Briefly, Ethereum is an open-source platform allowing users to create and run programs and execute smart contracts. Ethereum is another giant of the cryptocurrency ecosystem after Bitcoin. Some people see the Ethereum network as a platform for development, while others consider Ether as a wise investment opportunity.
Ethereum experienced rapid growth over the years, even though its price has had many ups and downs due to several challenges. However, according to specialists, the Ethereum price is expected to rise past its all-time high in the next five years, meaning that it's an excellent long-term investment opportunity. Shortly, ETH is expected to keep a steady price.
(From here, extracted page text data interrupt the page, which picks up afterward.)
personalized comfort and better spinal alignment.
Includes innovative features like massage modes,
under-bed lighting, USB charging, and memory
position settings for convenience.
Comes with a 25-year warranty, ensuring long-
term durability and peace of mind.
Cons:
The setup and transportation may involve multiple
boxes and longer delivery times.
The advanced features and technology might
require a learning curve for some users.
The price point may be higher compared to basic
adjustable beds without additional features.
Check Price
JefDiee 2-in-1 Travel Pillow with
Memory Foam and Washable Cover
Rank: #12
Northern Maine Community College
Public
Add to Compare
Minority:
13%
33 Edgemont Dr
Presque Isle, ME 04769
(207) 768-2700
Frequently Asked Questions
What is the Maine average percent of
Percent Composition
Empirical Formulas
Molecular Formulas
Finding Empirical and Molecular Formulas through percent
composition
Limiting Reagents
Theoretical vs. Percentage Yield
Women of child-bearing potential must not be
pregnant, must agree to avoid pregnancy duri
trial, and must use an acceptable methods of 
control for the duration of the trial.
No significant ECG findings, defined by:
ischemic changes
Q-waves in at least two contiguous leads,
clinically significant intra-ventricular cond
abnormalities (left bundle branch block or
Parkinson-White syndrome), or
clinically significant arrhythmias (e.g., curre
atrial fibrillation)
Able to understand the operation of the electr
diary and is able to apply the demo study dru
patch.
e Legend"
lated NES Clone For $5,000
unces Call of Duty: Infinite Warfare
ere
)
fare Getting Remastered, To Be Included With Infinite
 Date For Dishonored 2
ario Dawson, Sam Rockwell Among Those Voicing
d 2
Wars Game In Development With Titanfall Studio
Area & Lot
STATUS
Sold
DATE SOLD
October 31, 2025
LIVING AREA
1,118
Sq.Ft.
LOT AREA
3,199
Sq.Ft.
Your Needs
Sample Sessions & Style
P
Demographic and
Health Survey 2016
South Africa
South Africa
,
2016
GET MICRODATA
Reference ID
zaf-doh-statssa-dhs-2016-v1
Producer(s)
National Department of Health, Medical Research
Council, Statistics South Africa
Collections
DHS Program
Nonetheless, keep in mind that cryptocurrencies are a highly volatile market and that you should invest money you can afford to lose.
Despite being a young platform, Ethereum boasts an active and ever-growing community of developers. They keep working on new updates to improve the network and guarantee cheaper transaction fees. There are multiple successful apps built using the Ethereum blockchain, including Weifund, Etheria, Augur, Provenance, and more. Further, many companies are warming up to the idea of building enterprise software on the Ethereum smart contract platform such as JP Morgan Chase, Royal Bank of Scotland, IBM, Microsoft, Barclays, and many more.